**Work request**:
The required output is every line from the one with "241 260 21484" through the final line of the data below, unchanged.

** Provided records follows **

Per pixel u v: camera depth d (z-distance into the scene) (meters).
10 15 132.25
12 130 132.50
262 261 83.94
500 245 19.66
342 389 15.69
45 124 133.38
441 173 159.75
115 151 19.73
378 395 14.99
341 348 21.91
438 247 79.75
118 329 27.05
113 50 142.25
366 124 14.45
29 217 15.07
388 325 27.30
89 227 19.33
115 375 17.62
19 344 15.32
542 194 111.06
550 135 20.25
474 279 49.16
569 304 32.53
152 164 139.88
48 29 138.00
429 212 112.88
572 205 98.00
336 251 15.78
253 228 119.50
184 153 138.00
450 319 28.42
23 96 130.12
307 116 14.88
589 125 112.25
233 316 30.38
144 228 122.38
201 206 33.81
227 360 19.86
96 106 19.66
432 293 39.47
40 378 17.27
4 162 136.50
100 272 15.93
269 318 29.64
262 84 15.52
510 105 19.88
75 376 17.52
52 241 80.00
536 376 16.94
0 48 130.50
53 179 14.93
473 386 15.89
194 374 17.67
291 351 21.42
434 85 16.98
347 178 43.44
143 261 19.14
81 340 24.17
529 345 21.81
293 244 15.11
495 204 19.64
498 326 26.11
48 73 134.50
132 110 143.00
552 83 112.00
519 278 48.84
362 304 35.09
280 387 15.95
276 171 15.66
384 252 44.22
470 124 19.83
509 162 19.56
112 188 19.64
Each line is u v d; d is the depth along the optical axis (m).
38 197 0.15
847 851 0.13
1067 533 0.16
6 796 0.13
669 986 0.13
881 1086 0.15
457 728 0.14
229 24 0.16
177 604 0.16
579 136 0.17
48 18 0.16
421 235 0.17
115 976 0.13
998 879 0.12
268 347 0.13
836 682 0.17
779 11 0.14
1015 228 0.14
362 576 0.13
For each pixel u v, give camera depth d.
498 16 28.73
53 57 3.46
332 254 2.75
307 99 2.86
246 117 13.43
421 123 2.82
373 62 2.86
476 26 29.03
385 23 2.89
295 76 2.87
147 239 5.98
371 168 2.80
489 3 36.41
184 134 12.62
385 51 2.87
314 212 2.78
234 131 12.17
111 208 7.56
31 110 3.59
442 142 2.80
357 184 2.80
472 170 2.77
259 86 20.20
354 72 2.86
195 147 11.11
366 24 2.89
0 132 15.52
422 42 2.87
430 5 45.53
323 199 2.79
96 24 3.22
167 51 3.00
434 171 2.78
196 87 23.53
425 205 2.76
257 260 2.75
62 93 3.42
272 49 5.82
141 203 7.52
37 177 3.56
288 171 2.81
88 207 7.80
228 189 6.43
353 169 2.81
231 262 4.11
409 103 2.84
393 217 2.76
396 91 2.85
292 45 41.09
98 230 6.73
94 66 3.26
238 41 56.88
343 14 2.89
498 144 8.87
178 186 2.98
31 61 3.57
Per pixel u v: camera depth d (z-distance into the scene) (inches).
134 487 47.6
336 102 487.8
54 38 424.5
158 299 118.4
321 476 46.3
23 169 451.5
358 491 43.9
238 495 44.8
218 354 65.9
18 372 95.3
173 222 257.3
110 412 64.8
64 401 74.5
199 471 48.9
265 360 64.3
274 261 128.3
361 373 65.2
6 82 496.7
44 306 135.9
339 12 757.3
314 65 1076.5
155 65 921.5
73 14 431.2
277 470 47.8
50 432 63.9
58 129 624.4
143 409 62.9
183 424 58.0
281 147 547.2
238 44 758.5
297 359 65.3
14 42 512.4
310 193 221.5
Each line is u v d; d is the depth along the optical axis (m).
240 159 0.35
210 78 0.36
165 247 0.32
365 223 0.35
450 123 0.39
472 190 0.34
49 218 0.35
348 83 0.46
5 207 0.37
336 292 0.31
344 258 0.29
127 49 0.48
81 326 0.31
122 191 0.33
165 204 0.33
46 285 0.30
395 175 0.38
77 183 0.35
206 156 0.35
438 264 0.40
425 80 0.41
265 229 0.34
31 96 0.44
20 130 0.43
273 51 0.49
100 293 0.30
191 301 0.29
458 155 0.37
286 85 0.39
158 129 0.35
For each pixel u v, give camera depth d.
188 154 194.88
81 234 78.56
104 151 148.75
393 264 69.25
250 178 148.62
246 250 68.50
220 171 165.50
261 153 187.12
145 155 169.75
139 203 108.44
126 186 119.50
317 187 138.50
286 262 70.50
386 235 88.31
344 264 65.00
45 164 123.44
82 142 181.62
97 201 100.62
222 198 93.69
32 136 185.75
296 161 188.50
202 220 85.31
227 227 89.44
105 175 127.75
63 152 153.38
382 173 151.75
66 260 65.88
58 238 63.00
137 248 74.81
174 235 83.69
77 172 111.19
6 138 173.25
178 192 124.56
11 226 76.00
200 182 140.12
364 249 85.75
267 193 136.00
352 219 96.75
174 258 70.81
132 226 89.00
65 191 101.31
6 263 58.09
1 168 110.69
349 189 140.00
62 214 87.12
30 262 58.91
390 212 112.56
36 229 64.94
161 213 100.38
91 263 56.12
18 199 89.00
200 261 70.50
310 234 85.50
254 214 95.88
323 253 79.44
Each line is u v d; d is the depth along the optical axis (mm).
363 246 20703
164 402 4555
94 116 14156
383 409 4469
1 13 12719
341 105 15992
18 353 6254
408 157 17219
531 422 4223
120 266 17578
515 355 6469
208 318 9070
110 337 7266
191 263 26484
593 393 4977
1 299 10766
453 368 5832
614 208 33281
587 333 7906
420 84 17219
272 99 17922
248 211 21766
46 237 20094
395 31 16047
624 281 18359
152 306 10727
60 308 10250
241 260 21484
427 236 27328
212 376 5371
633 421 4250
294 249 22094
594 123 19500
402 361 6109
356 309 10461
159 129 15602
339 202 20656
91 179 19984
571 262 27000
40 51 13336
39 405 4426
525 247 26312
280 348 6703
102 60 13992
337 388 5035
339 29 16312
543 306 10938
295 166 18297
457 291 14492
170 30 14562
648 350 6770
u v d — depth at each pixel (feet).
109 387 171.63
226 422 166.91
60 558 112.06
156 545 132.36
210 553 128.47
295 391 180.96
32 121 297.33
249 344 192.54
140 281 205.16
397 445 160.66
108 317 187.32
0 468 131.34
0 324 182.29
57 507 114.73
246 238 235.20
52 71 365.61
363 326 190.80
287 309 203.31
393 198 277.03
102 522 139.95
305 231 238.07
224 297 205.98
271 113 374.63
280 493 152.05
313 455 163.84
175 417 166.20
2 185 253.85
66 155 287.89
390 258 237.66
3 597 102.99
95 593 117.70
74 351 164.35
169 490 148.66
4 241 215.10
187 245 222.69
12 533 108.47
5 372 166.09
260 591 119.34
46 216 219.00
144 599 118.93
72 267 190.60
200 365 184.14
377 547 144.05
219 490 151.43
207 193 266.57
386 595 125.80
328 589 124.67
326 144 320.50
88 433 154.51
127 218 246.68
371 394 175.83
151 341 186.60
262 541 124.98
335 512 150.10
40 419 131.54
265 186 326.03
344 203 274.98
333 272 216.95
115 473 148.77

** End of Provided records **

**Answer box**:
241 260 21484
427 236 27328
212 376 5371
633 421 4250
294 249 22094
594 123 19500
402 361 6109
356 309 10461
159 129 15602
339 202 20656
91 179 19984
571 262 27000
40 51 13336
39 405 4426
525 247 26312
280 348 6703
102 60 13992
337 388 5035
339 29 16312
543 306 10938
295 166 18297
457 291 14492
170 30 14562
648 350 6770
u v d — depth at each pixel (feet).
109 387 171.63
226 422 166.91
60 558 112.06
156 545 132.36
210 553 128.47
295 391 180.96
32 121 297.33
249 344 192.54
140 281 205.16
397 445 160.66
108 317 187.32
0 468 131.34
0 324 182.29
57 507 114.73
246 238 235.20
52 71 365.61
363 326 190.80
287 309 203.31
393 198 277.03
102 522 139.95
305 231 238.07
224 297 205.98
271 113 374.63
280 493 152.05
313 455 163.84
175 417 166.20
2 185 253.85
66 155 287.89
390 258 237.66
3 597 102.99
95 593 117.70
74 351 164.35
169 490 148.66
4 241 215.10
187 245 222.69
12 533 108.47
5 372 166.09
260 591 119.34
46 216 219.00
144 599 118.93
72 267 190.60
200 365 184.14
377 547 144.05
219 490 151.43
207 193 266.57
386 595 125.80
328 589 124.67
326 144 320.50
88 433 154.51
127 218 246.68
371 394 175.83
151 341 186.60
262 541 124.98
335 512 150.10
40 419 131.54
265 186 326.03
344 203 274.98
333 272 216.95
115 473 148.77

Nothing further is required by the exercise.